Apa kalian tahu darimana asal kata tol dalam frasa "jalan tol"? Saya memang belum menemukan sumber resmi terkait hal ini, namun saya menduga itu diambil dari bahasa Inggris. Di luar negeri (khususnya yang menggunakan bahasa Inggris), biasanya terdapat suatu pos di pintu masuk sebuah fasilitas umum, entah itu di jembatan penyebrangan, lahan parkir, termasuk juga di jalan bebas hambatan. Nah, pos itulah yang dinamakan toll gate, atau dalam bahasa Indonesia kurang lebih berarti gerbang bea (tempat meminta pembayaran atas fasilitas yang akan digunakan). Saya menduga karena dalam jalan bebas hambatan di Indonesia juga terdapat toll gate, beberapa orang menerjemahkan itu sebagai gerbang tol. Lalu karena gerbang tol itu seperti 'pintu masuk' untuk jalan bebas hambatan, jadilah mereka menamakan jalan itu sebagai jalan tol. Saya akui itu masih sebatas dugaan, namun kalaulah teori saya ini memang benar, apakah orang-orang akan menganggap penggunaan kata jalan tol (yang artinya kurang lebih adalah jalan bea) sebagai sesuatu yang kurang tepat? Saya kira tidak demikian, karena tol di sini digunakan sebagai istilah baru, bukan terjemahan langsungnya, begitu juga dengan busway.
Atau apakah kita harus mengucapkan bus sebagai 'bas' dan efektif sebagai 'ivektif'? Apakah kata-kata yang berasal dari bahasa Inggris lainnya selalu diucapkan sesuai dengan pelafalan aslinya? Dua contoh yang saya sebutkan sudah cukup menjadi bukti tak langsung bahwa tidak selalu kata dari bahasa Inggris diucapkan dengan lafal aslinya.

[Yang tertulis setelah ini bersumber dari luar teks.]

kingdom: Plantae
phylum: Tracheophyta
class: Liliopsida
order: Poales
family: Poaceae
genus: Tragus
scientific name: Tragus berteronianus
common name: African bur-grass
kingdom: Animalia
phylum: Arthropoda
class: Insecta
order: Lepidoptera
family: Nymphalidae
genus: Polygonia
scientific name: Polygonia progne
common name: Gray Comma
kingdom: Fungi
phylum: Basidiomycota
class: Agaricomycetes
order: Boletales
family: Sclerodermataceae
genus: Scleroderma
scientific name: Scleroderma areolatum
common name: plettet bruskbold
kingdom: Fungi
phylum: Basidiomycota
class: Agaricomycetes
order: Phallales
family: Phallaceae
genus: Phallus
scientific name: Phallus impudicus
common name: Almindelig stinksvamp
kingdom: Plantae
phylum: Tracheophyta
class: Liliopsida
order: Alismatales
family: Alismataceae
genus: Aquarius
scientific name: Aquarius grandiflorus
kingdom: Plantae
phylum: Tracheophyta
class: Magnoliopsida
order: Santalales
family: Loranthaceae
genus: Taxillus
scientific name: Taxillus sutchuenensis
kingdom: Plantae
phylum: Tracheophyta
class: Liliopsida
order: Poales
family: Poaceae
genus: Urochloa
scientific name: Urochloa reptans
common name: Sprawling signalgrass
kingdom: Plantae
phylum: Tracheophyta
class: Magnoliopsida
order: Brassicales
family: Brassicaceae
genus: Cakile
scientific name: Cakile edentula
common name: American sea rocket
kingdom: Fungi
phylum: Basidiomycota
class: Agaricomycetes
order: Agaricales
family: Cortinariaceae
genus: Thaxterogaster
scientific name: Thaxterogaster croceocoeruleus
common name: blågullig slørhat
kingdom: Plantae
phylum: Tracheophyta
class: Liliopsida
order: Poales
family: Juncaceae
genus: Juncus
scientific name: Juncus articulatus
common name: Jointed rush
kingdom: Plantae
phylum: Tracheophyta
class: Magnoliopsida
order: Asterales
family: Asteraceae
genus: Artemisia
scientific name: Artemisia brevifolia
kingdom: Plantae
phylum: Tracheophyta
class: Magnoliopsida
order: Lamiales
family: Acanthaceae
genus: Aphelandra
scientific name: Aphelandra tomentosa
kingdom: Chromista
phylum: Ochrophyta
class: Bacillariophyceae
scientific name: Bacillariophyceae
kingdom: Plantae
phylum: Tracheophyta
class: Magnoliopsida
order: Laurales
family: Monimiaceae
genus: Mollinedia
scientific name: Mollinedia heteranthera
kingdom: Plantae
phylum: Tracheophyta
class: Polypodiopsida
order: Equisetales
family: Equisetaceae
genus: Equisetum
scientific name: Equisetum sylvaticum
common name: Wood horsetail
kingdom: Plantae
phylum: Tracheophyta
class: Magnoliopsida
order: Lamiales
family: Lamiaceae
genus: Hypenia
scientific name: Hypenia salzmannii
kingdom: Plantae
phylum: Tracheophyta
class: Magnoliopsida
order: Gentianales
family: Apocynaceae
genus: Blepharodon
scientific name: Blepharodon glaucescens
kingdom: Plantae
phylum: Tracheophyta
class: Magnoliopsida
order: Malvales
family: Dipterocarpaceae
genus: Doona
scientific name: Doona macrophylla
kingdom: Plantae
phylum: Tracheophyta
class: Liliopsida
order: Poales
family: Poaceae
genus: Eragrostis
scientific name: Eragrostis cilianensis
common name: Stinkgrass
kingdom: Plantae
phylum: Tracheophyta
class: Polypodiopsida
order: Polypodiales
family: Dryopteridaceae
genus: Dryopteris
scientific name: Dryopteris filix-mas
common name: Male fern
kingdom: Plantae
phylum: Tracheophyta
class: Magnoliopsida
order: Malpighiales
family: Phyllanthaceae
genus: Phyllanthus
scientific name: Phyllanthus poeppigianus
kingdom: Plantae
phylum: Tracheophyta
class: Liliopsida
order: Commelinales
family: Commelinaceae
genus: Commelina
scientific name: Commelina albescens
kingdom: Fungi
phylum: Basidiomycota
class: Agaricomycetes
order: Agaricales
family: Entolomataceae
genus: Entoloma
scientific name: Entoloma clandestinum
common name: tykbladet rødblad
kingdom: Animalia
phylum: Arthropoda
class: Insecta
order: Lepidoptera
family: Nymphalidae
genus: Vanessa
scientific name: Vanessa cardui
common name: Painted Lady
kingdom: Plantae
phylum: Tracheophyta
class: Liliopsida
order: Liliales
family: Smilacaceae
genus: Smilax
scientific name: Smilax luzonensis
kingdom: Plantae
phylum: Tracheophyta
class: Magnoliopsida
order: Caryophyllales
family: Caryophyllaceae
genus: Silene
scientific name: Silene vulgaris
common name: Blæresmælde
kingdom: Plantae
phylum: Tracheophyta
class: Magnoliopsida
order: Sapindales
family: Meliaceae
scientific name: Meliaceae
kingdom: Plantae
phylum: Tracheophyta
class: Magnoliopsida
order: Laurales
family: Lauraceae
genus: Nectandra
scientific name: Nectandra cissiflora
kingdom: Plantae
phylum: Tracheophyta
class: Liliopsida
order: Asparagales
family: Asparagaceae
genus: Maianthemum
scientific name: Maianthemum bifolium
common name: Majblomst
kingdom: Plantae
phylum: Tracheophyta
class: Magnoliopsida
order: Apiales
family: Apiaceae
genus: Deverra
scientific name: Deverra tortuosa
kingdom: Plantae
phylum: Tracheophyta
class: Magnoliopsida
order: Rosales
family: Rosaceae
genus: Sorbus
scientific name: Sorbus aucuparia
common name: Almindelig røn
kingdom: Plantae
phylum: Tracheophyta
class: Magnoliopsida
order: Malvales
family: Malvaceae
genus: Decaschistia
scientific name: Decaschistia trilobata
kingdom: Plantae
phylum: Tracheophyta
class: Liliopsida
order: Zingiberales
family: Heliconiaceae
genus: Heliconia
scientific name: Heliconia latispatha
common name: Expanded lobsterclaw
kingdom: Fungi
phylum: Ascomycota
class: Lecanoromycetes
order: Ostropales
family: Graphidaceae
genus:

Berlebihan, dalam apapun konteksnya, itu tidak baik, termasuk dalam berbahasa. Tak perlulah kita mengoreksi hal-hal yang terlalu mendetil dalam berbahasa secara berlebihan, karena sekali lagi, esensi bahasa itu adalah tersampaikannya pesan dengan cara yang sesederhana mungkin.
Wisnu Aribowo, yang juga masih belajar.